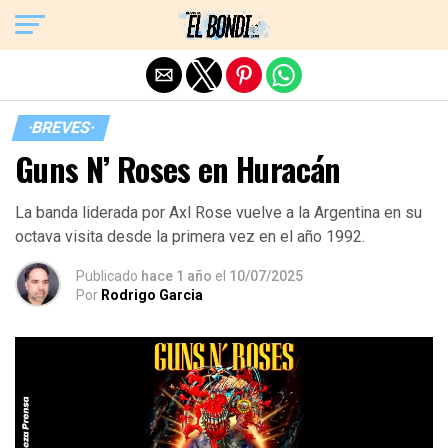
Exit mobile version
·BREVES·
Guns N’ Roses en Huracán
La banda liderada por Axl Rose vuelve a la Argentina en su
octava visita desde la primera vez en el año 1992.
Publicado
hace 1 año
el
10/07/2025
Por
Rodrigo Garcia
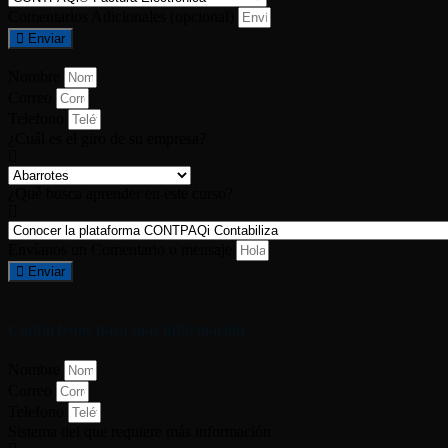
Comentarios Adicionales (opcional)
Enviar
Nombre
Correo
Telefono
¿Cuál es el giro de su empresa?
¿Qué busca aprender en este curso?
Envíanos un Comentario o mensaje
Enviar
Contáctenos para más información
Nombre
Correo
Telefono
Sistema del que requiere más información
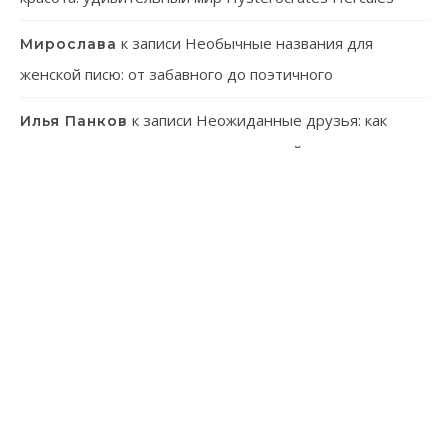
к записи
Необычные названия для
Мирослава
женской писю: от забавного до поэтичного
к записи
Неожиданные друзья: как
Илья Панков
человек использует паразитов в своей практике
к записи
Онлайн-казино: ваш гид в
Эмилия Иванова
мир виртуального азарта
к записи
Танагра: Удивительные пернатые с
Лев Зуев
ярким характером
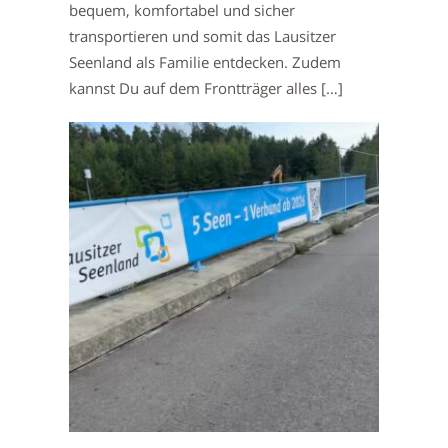
bequem, komfortabel und sicher
transportieren und somit das Lausitzer
Seenland als Familie entdecken. Zudem
kannst Du auf dem Frontträger alles […]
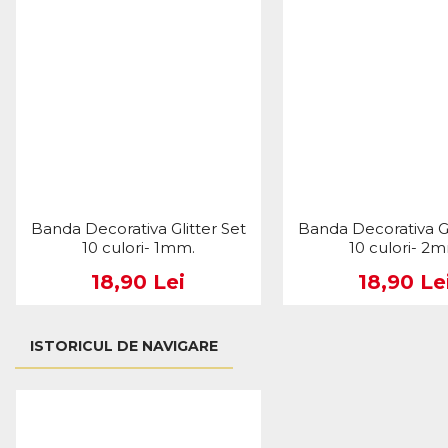
Banda Decorativa Glitter Set
Banda Decorativa Gl
10 culori- 1mm.
10 culori- 2
18,90 Lei
18,90 Le
ISTORICUL DE NAVIGARE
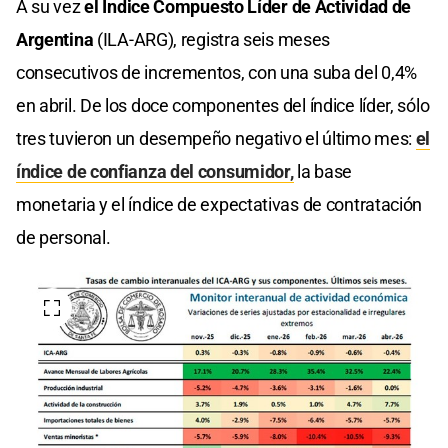
A su vez
el Índice Compuesto Líder de Actividad de
Argentina
(ILA-ARG), registra seis meses
consecutivos de incrementos, con una suba del 0,4%
en abril. De los doce componentes del índice líder, sólo
tres tuvieron un desempeño negativo el último mes:
el
índice de confianza del consumidor,
la base
monetaria y el índice de expectativas de contratación
de personal.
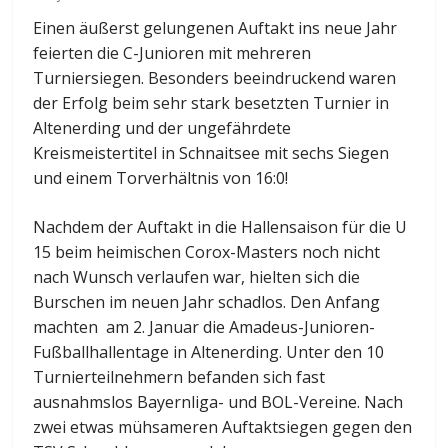
Einen äußerst gelungenen Auftakt ins neue Jahr
feierten die C-Junioren mit mehreren
Turniersiegen. Besonders beeindruckend waren
der Erfolg beim sehr stark besetzten Turnier in
Altenerding und der ungefährdete
Kreismeistertitel in Schnaitsee mit sechs Siegen
und einem Torverhältnis von 16:0!
Nachdem der Auftakt in die Hallensaison für die U
15 beim heimischen Corox-Masters noch nicht
nach Wunsch verlaufen war, hielten sich die
Burschen im neuen Jahr schadlos. Den Anfang
machten am 2. Januar die Amadeus-Junioren-
Fußballhallentage in Altenerding. Unter den 10
Turnierteilnehmern befanden sich fast
ausnahmslos Bayernliga- und BOL-Vereine. Nach
zwei etwas mühsameren Auftaktsiegen gegen den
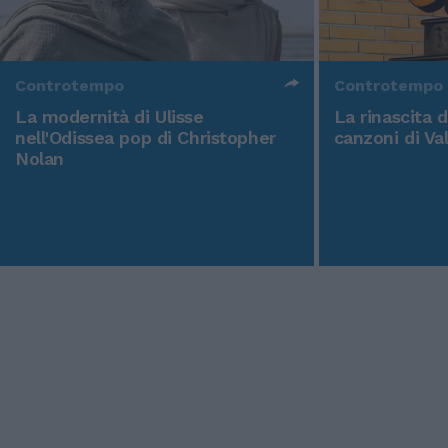
Controtempo
Controtempo
La modernità di Ulisse
La rinascita 
nell'Odissea pop di Christopher
canzoni di Va
Nolan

_JOB:_
All pictures are to be skipped; the lines from the first line of the records through the line containing "de su empresa?" are to be repeated exactly, both ends included.

_FINISHED EXERCISE:_
Exit mobile version
·BREVES·
Guns N’ Roses en Huracán
La banda liderada por Axl Rose vuelve a la Argentina en su
octava visita desde la primera vez en el año 1992.
Publicado
hace 1 año
el
10/07/2025
Por
Rodrigo Garcia
Comentarios Adicionales (opcional)
Enviar
Nombre
Correo
Telefono
¿Cuál es el giro de su empresa?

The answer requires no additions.